__Arbeitsauftrag__: Zieh aus dem Text über das estnisch-russische Grenzabkommen die Stelle heraus, die mit "Gestern haben die" beginnt und bis einschließlich "Estlands angespannt sind." reicht, und gib sie unverändert wieder.

__Ausgangstext__:
------------------------
Gestern haben die Außenminister Estlands und Russlands, Urmas Paet und Sergei Lavrov, mehrere russisch-estnisches Grenzabkommen unterzeichnet, um die Grenzen Estlands zu Russland zu regeln. Zum einen wurde eine Vereinbarung über die Staatsgrenze zwischen Estland und Russland unterzeichnet, eine weitere über die Grenzen der Meeresgebiete von Narva und im Golf von Finnland, sowie ein Abkommen über die Bedingungen der Lage der estnischen Botschaft in Russland und der russischen Botschaft in Estland. Die Verträge treten aber erst dann in Kraft, wenn sie auch in den Parlamenten der beiden Staaten ratifiziert wurden. Wie wichtig dieser Schritt für die beiden Staaten ist, lässt sich an den estnisch-russischen Beziehungen ablesen, die schon seit der Unabhängigkeit Estlands angespannt sind.
Bereits im Jahr 2005 hatte es eine Unterzeichnung eines Grenzvertrags zwischen den beiden Ländern gegeben, allerdings kam es nicht zur Ratifizierung, denn Russland kündigte den unterzeichneten Vertrag wieder auf, weil die estnische Regierung sich nicht an die Vereinbarung gehalten habe: Das estnische Parlament verabschiedete am 20. Juni 2005 ein Gesetz über die Ratifizierung der Verträge, das für Kreml unakzeptable Definitionen enthielt. Dies betraf “vor allem die Bezugnahme auf den Friedensvertrag von Tartu aus dem Jahre 1920 und die Deklaration der Staatsversammlung Estlands vom 7. Oktober 1992 über die Wiederherstellung der verfassungsmäßigen Staatsmacht“, so ein damaliger Mitarbeiter des russischen Außenministeriums gegenüber der staatlichen Nachrichtenagentur RIA Nowosti.
------------------------
__Daten__:
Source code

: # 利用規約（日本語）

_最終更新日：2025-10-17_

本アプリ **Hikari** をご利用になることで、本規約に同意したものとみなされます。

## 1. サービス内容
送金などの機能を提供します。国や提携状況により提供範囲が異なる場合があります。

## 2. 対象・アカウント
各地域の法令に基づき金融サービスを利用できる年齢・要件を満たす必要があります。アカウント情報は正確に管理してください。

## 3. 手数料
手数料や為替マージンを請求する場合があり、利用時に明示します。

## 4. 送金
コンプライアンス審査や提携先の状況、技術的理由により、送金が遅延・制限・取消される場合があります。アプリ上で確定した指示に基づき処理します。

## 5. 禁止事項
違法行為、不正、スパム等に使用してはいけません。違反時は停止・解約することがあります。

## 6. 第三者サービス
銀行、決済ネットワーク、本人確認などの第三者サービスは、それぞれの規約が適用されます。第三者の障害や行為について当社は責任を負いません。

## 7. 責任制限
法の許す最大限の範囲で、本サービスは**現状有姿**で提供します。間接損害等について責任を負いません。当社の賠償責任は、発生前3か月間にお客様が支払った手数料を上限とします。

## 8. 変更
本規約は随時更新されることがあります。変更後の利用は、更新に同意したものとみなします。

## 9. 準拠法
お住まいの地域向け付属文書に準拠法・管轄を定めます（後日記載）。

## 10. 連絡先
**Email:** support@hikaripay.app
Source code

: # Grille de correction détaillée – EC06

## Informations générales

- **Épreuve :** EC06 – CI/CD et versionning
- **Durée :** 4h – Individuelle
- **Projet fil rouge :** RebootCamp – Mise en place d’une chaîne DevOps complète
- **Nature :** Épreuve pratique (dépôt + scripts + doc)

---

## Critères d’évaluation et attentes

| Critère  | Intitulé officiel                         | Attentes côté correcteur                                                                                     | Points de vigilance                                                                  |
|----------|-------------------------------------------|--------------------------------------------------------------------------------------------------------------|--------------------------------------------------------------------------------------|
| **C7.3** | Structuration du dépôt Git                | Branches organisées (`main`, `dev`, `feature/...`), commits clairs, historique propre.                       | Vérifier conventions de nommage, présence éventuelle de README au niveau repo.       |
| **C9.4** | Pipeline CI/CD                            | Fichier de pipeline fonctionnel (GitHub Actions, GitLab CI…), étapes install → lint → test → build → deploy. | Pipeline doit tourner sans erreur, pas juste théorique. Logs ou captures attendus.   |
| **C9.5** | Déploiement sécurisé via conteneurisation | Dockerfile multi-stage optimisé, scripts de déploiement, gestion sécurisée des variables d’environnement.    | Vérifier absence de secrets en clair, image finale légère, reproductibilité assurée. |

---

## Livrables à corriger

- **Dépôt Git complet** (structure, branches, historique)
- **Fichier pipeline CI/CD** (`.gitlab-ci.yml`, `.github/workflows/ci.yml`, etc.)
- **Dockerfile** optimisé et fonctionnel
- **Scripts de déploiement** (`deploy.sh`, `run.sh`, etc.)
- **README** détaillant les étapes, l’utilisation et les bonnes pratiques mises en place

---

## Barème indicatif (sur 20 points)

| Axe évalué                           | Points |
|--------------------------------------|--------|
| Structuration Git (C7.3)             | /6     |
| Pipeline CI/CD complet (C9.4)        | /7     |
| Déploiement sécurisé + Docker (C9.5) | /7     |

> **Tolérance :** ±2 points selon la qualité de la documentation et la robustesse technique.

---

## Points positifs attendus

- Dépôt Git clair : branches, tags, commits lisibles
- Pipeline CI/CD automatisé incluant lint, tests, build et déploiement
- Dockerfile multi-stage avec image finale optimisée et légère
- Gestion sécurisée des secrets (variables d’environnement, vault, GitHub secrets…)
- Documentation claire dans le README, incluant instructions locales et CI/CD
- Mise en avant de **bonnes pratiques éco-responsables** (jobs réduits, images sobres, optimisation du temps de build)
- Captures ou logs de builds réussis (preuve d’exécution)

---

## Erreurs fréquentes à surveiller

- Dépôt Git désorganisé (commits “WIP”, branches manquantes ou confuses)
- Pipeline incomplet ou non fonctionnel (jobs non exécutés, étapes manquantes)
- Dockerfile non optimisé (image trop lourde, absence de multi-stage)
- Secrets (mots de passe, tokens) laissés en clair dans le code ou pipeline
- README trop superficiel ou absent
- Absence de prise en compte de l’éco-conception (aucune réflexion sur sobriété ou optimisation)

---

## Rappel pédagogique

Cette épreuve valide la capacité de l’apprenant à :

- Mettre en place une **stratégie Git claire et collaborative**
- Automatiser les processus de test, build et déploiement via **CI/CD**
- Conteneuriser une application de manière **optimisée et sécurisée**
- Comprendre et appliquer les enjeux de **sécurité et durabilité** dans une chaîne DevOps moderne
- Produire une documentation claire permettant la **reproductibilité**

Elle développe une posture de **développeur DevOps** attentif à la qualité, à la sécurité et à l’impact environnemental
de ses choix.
------------------------
__Lösung dazu__:
Gestern haben die Außenminister Estlands und Russlands, Urmas Paet und Sergei Lavrov, mehrere russisch-estnisches Grenzabkommen unterzeichnet, um die Grenzen Estlands zu Russland zu regeln. Zum einen wurde eine Vereinbarung über die Staatsgrenze zwischen Estland und Russland unterzeichnet, eine weitere über die Grenzen der Meeresgebiete von Narva und im Golf von Finnland, sowie ein Abkommen über die Bedingungen der Lage der estnischen Botschaft in Russland und der russischen Botschaft in Estland. Die Verträge treten aber erst dann in Kraft, wenn sie auch in den Parlamenten der beiden Staaten ratifiziert wurden. Wie wichtig dieser Schritt für die beiden Staaten ist, lässt sich an den estnisch-russischen Beziehungen ablesen, die schon seit der Unabhängigkeit Estlands angespannt sind.